Solved – Should the mean be used when data are skewed

central-tendencymeanmedianskewnesswinsorizing

Often introductory applied statistics texts distinguish the mean from the median (often in the the context of descriptive statistics and motivating the summarization of central tendency using the mean, median and mode) by explaining that the mean is sensitive to outliers in sample data and/or to skewed population distributions, and this is used as a justification for an assertion that the median is to be preferred when the data are not symmetrical.

For example:

The best measure of central tendency for a given set of data often depends on the way in which the values are distributed…. When data are not symmetric, the median is often the best measure of central tendency. Because the mean is sensitive to extreme observations, it is pulled in the direction of the outlying data values, and as a result might end up excessively inflated or excessively deflated."

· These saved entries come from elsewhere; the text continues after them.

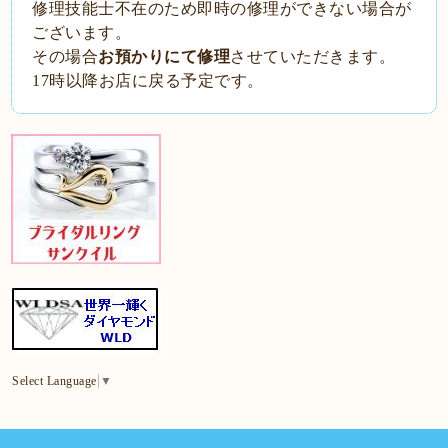
修理技能士不在のため即時の修理ができない場合が
ございます。
その場合
お預かりにて修理
させていただきます。
17時以降お店に戻る予定です。
Select Language
▼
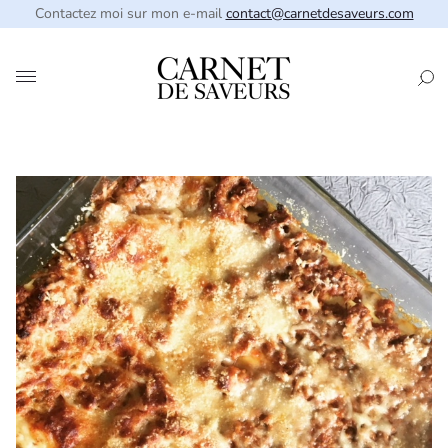
Contactez moi sur mon e-mail
contact@carnetdesaveurs.com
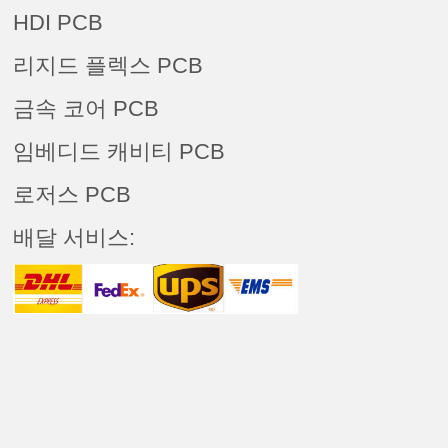
HDI PCB
리지드 플렉스 PCB
금속 코어 PCB
임베디드 캐비티 PCB
로저스 PCB
배달 서비스:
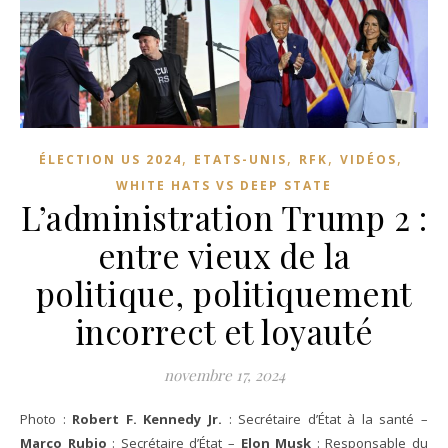
,
,
,
,
ÉLECTION US 2024
ETATS-UNIS
RFK
VIDÉOS
WHITE HATS VS DEEP STATE
L’administration Trump 2 :
entre vieux de la
politique, politiquement
incorrect et loyauté
novembre 17, 2024
Photo :
Robert F. Kennedy Jr.
: Secrétaire d’État à la santé –
Marco Rubio
: Secrétaire d’État –
Elon Musk
: Responsable du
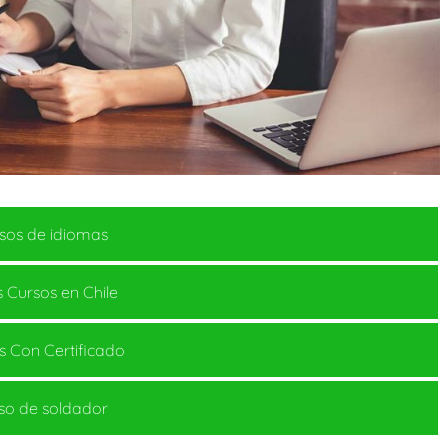
sos de idiomas
 Cursos en Chile
s Con Certificado
so de soldador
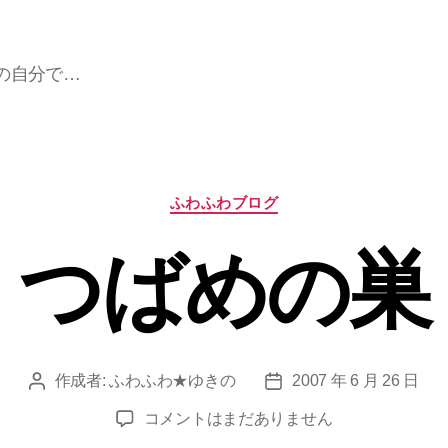
の自分で…
カ
ふわふわブログ
テ
ゴ
つばめの巣
リ
ー
作成者:
ふわふわ★ゆきの
2007 年 6 月 26 日
投
投
稿
稿
つ
コメントはまだありません
者
日
ば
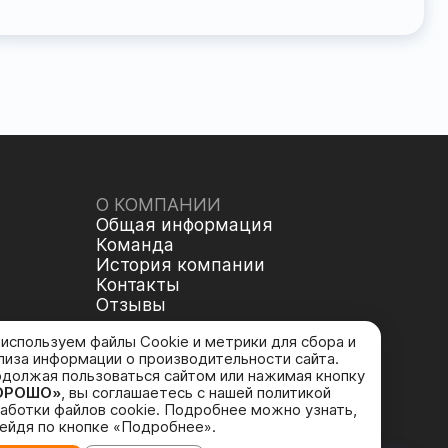
О КОМПАНИИ
Общая информация
Команда
История компании
Контакты
Отзывы
используем файлы Cookie и метрики для сбора и
лиза информации о производительности сайта.
должая пользоваться сайтом или нажимая кнопку
ОРОШО»
, вы соглашаетесь с нашей политикой
аботки файлов cookie. Подробнее можно узнать,
ейдя по кнопке «Подробнее».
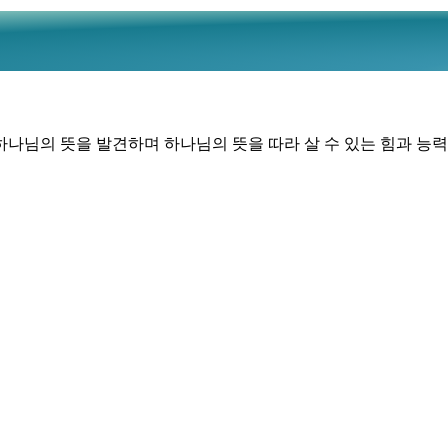
나님의 뜻을 발견하며 하나님의 뜻을 따라 살 수 있는 힘과 능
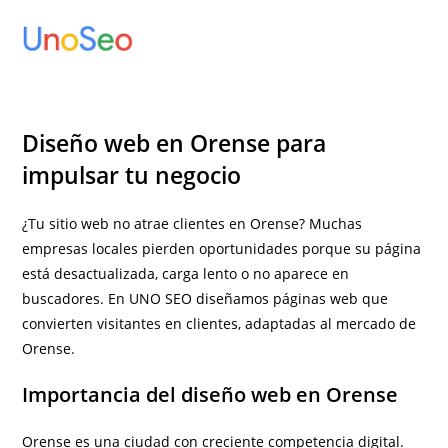
Ir
al
contenido
Diseño web en Orense para
impulsar tu negocio
¿Tu sitio web no atrae clientes en Orense? Muchas
empresas locales pierden oportunidades porque su página
está desactualizada, carga lento o no aparece en
buscadores. En UNO SEO diseñamos páginas web que
convierten visitantes en clientes, adaptadas al mercado de
Orense.
Importancia del diseño web en Orense
Orense es una ciudad con creciente competencia digital.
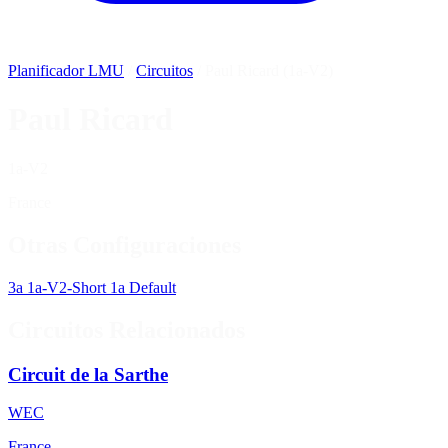
Planificador LMU
/
Circuitos
/
Paul Ricard (1a-V2)
Paul Ricard
1a-V2
France
Otras Configuraciones
3a
1a-V2-Short
1a
Default
Circuitos Relacionados
Circuit de la Sarthe
WEC
France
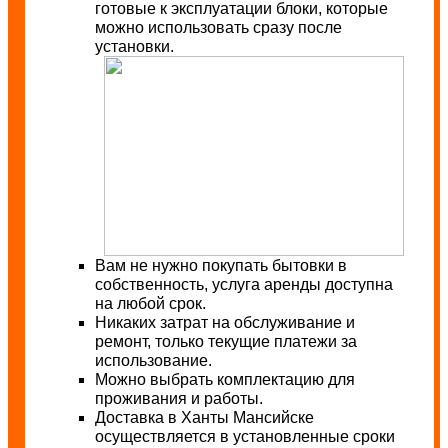
готовые к эксплуатации блоки, которые
можно использовать сразу после
установки.
Вам не нужно покупать бытовки в
собственность, услуга аренды доступна
на любой срок.
Никаких затрат на обслуживание и
ремонт, только текущие платежи за
использование.
Можно выбрать комплектацию для
проживания и работы.
Доставка в Ханты Мансийске
осуществляется в установленные сроки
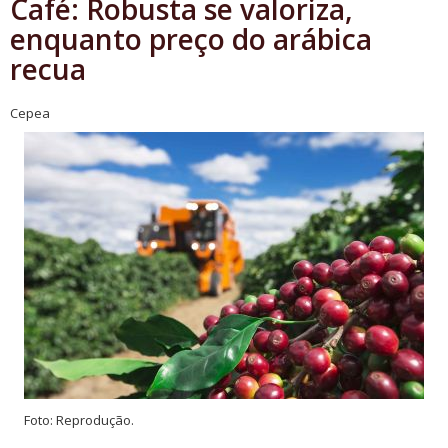
Café: Robusta se valoriza,
enquanto preço do arábica
recua
Cepea
Foto: Reprodução.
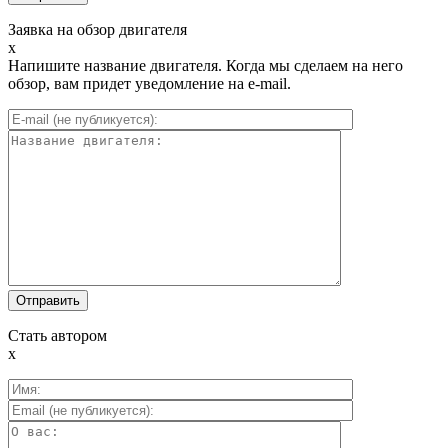
Заявка на обзор двигателя
x
Напишите название двигателя. Когда мы сделаем на него
обзор, вам придет уведомление на e-mail.
Стать автором
x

—Pagano and Gauvreau, (2000) Principles of Biostatistics, 2nd ed. (P&G were at hand, BTW, not singling them out per se.)

The authors define "central tendency" thus: "The most commonly investigated characteristic of a set of data is its center, or the point about which observations tend to cluster."

This strikes me as a less-than forthright way of saying only use the median, period, because only using the mean when the data/distributions are symmetrical is the same thing as saying only use the mean when it equals the median. Edit: whuber rightly points out that I am conflating robust measures of central tendency with the median. So it is important to keep in mind that I am discussing the specific framing of the arithmetic mean versus the median in introductory applied statistics (where, mode aside, other measures of central tendency are not motivated).

Rather than judging the utility of the mean by how much it departs from the behavior of the median, ought we not simply understand these as two different measures of centrality? In other words being sensitive to skewness is a feature of the mean. One could just as validly argue "well the median is no good because it is largely insensitive to skewness, so only use it when it equals the mean."

(The mode is quite sensibly not getting involved with this question.)

Best Answer

I disagree with the advice as a flat out rule. (It's not common to all books.)

The issues are more subtle.

If you're actually interested in making inference about the population mean, the sample mean is at least an unbiased estimator of it, and has a number of other advantages. In fact, see the Gauss-Markov theorem - it's best linear unbiased.

If your variables are heavily skew, the problem comes with 'linear' - in some situations, all linear estimators may be bad, so the best of them may still be unattractive, so an estimator of the mean which is not-linear may be better, but it would require knowing something (or even quite a lot) about the distribution. We don't always have that luxury.

If you're not necessarily interested in inference relating to a population mean ("what's a typical age?", say or whether there's a more general location shift from one population to another, which might be phrased in terms of any location, or even of a test of one variable being stochastically larger than another), then casting that in terms of the population mean is either not necessary or likely counterproductive (in the last case).

So I think it comes down to thinking about:

  • what are your actual questions? Is population mean even a good thing to be asking about in this situation?

  • what is the best way to answer the question given the situation (skewness in this case)? Is using sample means the best approach to answering our questions of interest?

It may be that you have questions not directly about population means, but nevertheless sample means are a good way to look at those questions (estimating the population median of a waiting time that you assume to be distributed as ab exponential random variable, for example is better estimated as a particular fraction of the sample mean) ... or vice versa - the question might be about population means but sample means might not be the best way to answer that question.